As global tensors of matrices

ti.Matrix.var(n, m, dt, shape = None, offset = None)
参数:
  • n – (scalar) the number of rows in the matrix
  • m – (scalar) the number of columns in the matrix
  • dt – (DataType) data type of the components
  • shape – (optional, scalar or tuple) shape the tensor of vectors, see 张量与矩阵
  • offset – (optional, scalar or tuple) see Coordinate offsets

For example, this creates a 5x4 tensor of 3x3 matrices:

# Python-scope
a = ti.Matrix.var(3, 3, dt=ti.f32, shape=(5, 4))

注解

In Python-scope, ti.var declares Tensors of scalars, while ti.Matrix declares tensors of matrices.

As a temporary local variable

ti.Matrix([[x, y, ...][, z, w, ...], ...])
参数:
  • x – (scalar) the first component of the first row
  • y – (scalar) the second component of the first row
  • z – (scalar) the first component of the second row
  • w – (scalar) the second component of the second row

For example, this creates a 2x3 matrix with components (2, 3, 4) in the first row and (5, 6, 7) in the second row:

# Taichi-scope
a = ti.Matrix([[2, 3, 4], [5, 6, 7]])
ti.Matrix.rows([v0, v1, v2, ...])
ti.Matrix.cols([v0, v1, v2, ...])
参数:
  • v0 – (vector) vector of elements forming first row (or column)
  • v1 – (vector) vector of elements forming second row (or column)
  • v2 – (vector) vector of elements forming third row (or column)

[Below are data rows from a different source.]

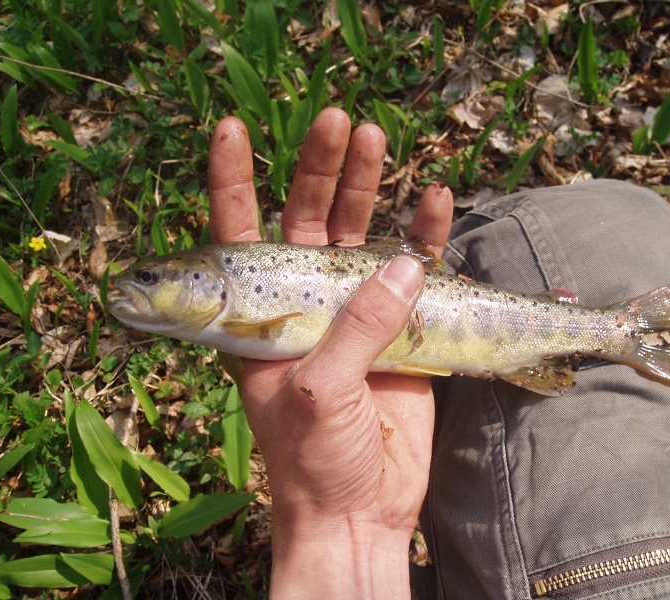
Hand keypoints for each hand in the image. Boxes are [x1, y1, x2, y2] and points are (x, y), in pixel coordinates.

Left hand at [208, 108, 452, 598]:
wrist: (359, 511)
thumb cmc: (314, 460)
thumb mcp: (320, 392)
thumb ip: (359, 328)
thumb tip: (403, 265)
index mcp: (258, 319)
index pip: (236, 235)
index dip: (233, 181)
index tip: (234, 128)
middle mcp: (301, 305)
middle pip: (306, 220)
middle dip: (319, 171)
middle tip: (337, 122)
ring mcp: (352, 314)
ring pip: (359, 236)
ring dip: (368, 189)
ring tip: (376, 138)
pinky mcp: (398, 331)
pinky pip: (414, 274)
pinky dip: (425, 239)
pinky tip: (435, 202)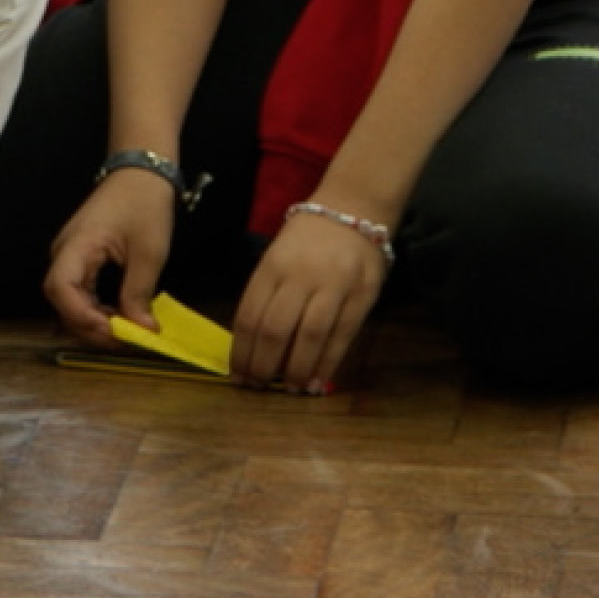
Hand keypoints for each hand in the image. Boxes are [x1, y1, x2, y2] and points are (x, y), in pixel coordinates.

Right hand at [41, 162, 178, 346]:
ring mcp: (70, 254)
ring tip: (125, 330)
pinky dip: (96, 308)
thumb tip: (142, 331)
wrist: (142, 171)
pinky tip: (118, 316)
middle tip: (124, 340)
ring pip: (69, 299)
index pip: (61, 288)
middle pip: (62, 299)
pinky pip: (80, 290)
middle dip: (89, 325)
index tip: (113, 332)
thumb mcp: (149, 252)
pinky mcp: (80, 257)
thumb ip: (139, 294)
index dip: (82, 317)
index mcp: (76, 244)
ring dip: (93, 320)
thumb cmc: (145, 204)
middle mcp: (65, 251)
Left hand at [230, 202, 385, 392]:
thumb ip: (267, 295)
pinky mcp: (361, 295)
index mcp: (272, 266)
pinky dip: (328, 363)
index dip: (241, 351)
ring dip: (297, 369)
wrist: (353, 208)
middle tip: (259, 387)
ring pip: (309, 335)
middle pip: (276, 329)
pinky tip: (318, 381)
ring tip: (291, 389)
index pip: (249, 315)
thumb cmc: (308, 240)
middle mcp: (300, 275)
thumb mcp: (277, 257)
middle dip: (264, 365)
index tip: (237, 376)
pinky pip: (341, 335)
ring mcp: (333, 284)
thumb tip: (254, 346)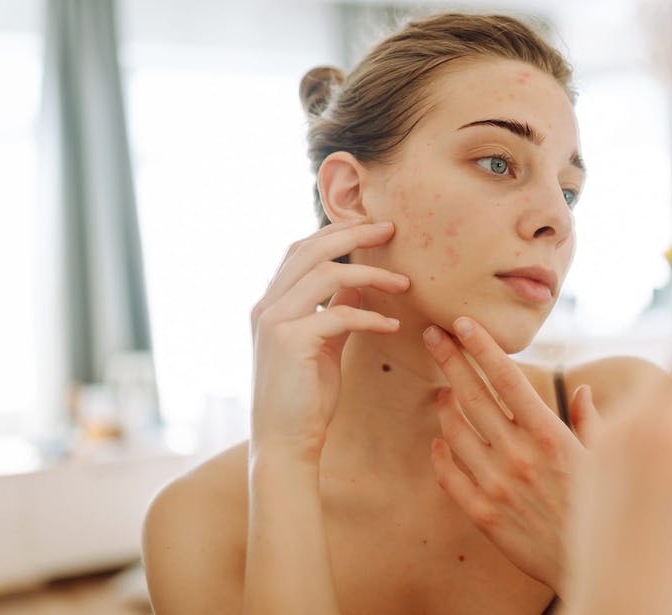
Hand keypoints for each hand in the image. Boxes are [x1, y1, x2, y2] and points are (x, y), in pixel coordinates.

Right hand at [249, 220, 408, 461]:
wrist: (285, 444)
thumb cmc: (305, 398)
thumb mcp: (322, 345)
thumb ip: (333, 311)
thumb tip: (356, 284)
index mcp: (270, 304)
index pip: (300, 250)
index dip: (335, 232)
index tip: (372, 227)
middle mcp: (266, 307)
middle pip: (311, 249)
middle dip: (354, 234)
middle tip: (392, 229)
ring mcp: (274, 322)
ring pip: (326, 274)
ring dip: (371, 273)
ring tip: (404, 283)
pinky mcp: (291, 343)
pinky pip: (338, 314)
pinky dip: (370, 316)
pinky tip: (392, 325)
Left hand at [422, 317, 600, 595]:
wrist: (595, 571)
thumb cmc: (604, 510)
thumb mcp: (607, 460)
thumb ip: (589, 421)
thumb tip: (581, 390)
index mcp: (551, 436)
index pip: (507, 379)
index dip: (483, 347)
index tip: (463, 323)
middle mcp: (520, 456)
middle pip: (473, 396)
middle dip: (450, 360)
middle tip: (432, 336)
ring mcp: (497, 486)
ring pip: (455, 432)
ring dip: (444, 405)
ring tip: (440, 390)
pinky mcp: (483, 514)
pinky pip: (450, 475)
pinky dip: (441, 453)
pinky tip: (439, 441)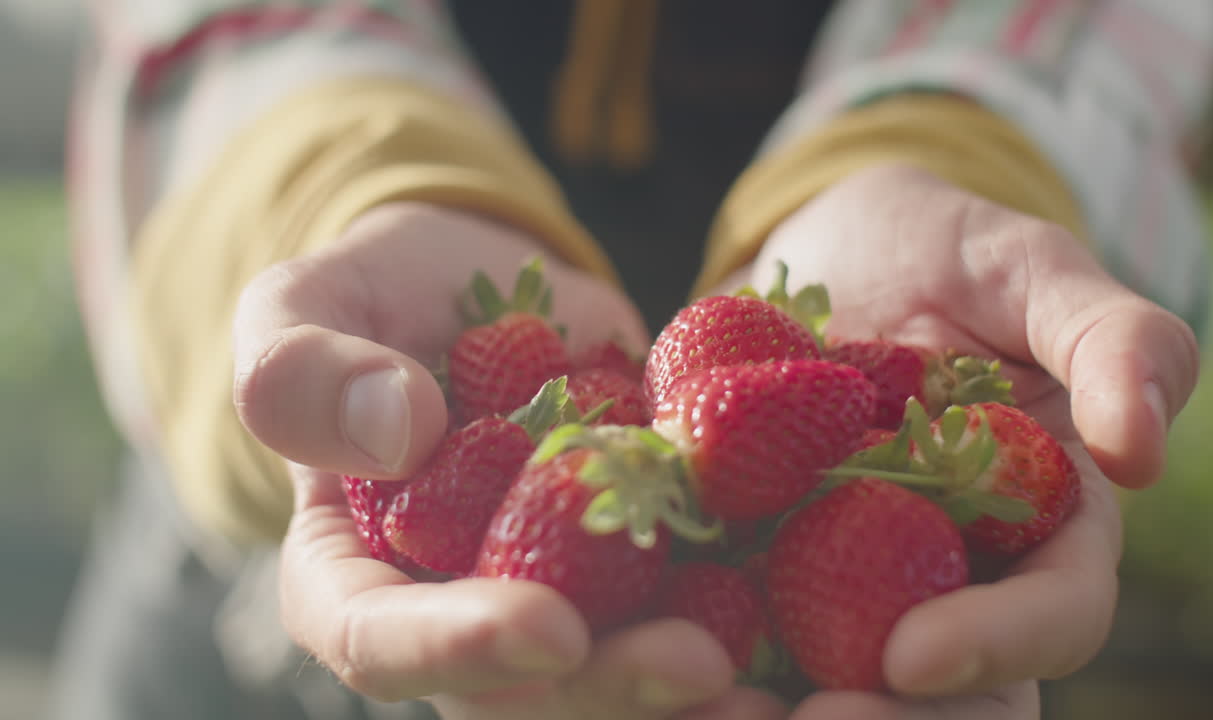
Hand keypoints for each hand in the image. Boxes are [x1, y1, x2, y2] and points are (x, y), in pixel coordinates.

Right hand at [232, 204, 783, 718]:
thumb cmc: (372, 296)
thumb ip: (301, 370)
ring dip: (693, 685)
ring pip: (617, 665)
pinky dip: (753, 607)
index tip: (547, 626)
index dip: (455, 651)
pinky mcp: (640, 550)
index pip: (378, 640)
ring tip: (774, 683)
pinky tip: (820, 614)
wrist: (476, 279)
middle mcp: (459, 605)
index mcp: (354, 573)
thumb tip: (398, 432)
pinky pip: (692, 592)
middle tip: (702, 667)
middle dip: (610, 685)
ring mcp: (558, 584)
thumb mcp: (302, 307)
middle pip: (522, 683)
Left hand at [718, 164, 1198, 717]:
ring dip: (771, 711)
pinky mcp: (761, 555)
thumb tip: (1140, 453)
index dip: (997, 645)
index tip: (911, 654)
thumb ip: (1113, 339)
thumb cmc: (952, 251)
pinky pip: (729, 617)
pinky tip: (641, 649)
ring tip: (701, 713)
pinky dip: (694, 647)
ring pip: (832, 675)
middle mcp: (950, 569)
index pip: (1051, 615)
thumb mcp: (1033, 269)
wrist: (837, 244)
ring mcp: (849, 572)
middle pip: (942, 686)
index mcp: (1043, 524)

For example, this creates a 3x3 matrix by concactinating vectors into rows (or columns):

# Taichi-scope
v0 = ti.Vector([1.0, 2.0, 3.0])
v1 = ti.Vector([4.0, 5.0, 6.0])
v2 = ti.Vector([7.0, 8.0, 9.0])

# to specify data in rows
a = ti.Matrix.rows([v0, v1, v2])

# to specify data in columns instead
a = ti.Matrix.cols([v0, v1, v2])

# lists can be used instead of vectors
a = ti.Matrix.rows([[1.0, 2.0, 3.0], [4.0, 5.0, 6.0], [7.0, 8.0, 9.0]])

Accessing components

As global tensors of vectors

a[p, q, ...][i, j]
参数:
  • a – (tensor of matrices) the tensor of matrices
  • p – (scalar) index of the first tensor dimension
  • q – (scalar) index of the second tensor dimension
  • i – (scalar) row index of the matrix
  • j – (scalar) column index of the matrix

This extracts the first element in matrix a[6, 3]:

x = a[6, 3][0, 0]

# or
mat = a[6, 3]
x = mat[0, 0]

注解

Always use two pair of square brackets to access scalar elements from tensors of matrices.

  • The indices in the first pair of brackets locate the matrix inside the tensor of matrices;
  • The indices in the second pair of brackets locate the scalar element inside the matrix.

For 0-D tensors of matrices, indices in the first pair of brackets should be [None].

As a temporary local variable

a[i, j]
参数:
  • a – (Matrix) the matrix
  • i – (scalar) row index of the matrix
  • j – (scalar) column index of the matrix

For example, this extracts the element in row 0 column 1 of matrix a:

x = a[0, 1]

This sets the element in row 1 column 3 of a to 4:

a[1, 3] = 4

Methods

a.transpose()
参数:a – (Matrix) the matrix
返回:(Matrix) the transposed matrix of a.

For example:

a = ti.Matrix([[2, 3], [4, 5]])
b = a.transpose()
# Now b = ti.Matrix([[2, 4], [3, 5]])

注解

a.transpose() will not effect the data in a, it just return the result.

a.trace()
参数:a – (Matrix) the matrix
返回:(scalar) the trace of matrix a.

The return value can be computed as a[0, 0] + a[1, 1] + ....

a.determinant()
参数:a – (Matrix) the matrix
返回:(scalar) the determinant of matrix a.

注解

The matrix size of matrix must be 1x1, 2x2, 3x3 or 4x4 for now.

This function only works in Taichi-scope for now.

a.inverse()
参数:a – (Matrix) the matrix
返回:(Matrix) the inverse of matrix a.

注解

The matrix size of matrix must be 1x1, 2x2, 3x3 or 4x4 for now.

This function only works in Taichi-scope for now.